(Task directions): List every line below that contains the word "values", copying each one in full.

(Provided data):
..........
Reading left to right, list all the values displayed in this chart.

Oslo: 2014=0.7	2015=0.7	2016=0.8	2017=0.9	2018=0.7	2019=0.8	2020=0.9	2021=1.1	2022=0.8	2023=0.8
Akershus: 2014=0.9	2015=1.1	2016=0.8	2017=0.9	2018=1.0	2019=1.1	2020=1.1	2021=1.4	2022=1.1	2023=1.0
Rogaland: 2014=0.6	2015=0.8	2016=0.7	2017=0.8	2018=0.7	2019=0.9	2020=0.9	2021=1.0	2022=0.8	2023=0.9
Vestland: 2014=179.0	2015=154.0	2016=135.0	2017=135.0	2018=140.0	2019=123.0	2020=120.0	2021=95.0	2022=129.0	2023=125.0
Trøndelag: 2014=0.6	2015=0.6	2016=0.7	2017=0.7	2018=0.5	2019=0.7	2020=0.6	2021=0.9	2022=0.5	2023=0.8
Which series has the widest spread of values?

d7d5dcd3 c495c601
..........
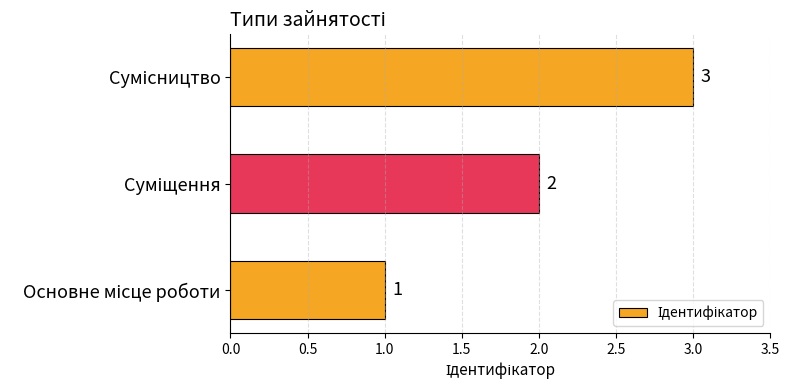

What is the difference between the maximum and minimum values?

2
..........
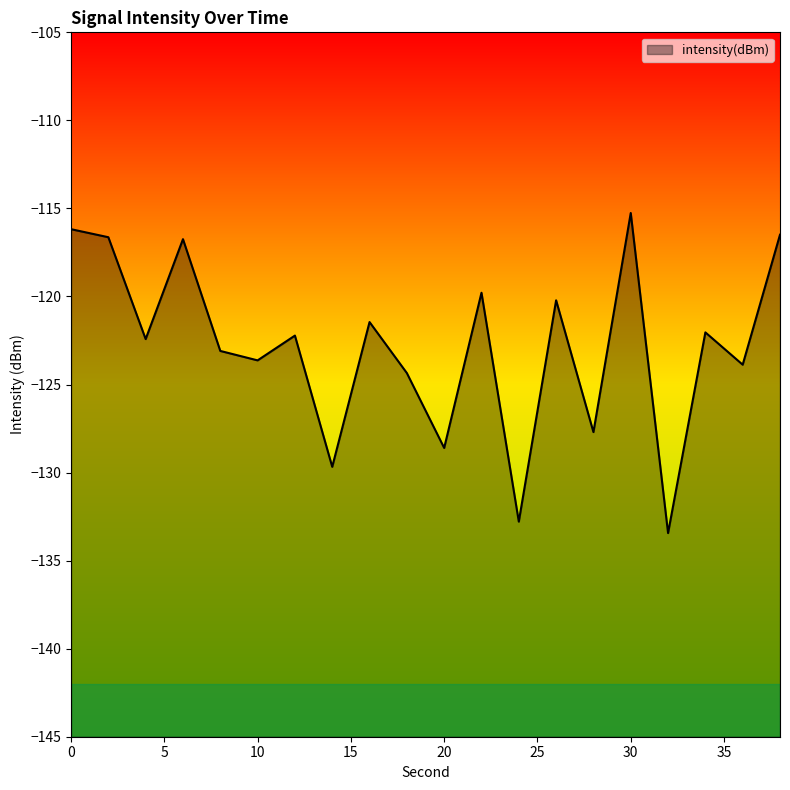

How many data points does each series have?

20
..........
(Solution):
Reading left to right, list all the values displayed in this chart.
Which series has the widest spread of values?
What is the difference between the maximum and minimum values?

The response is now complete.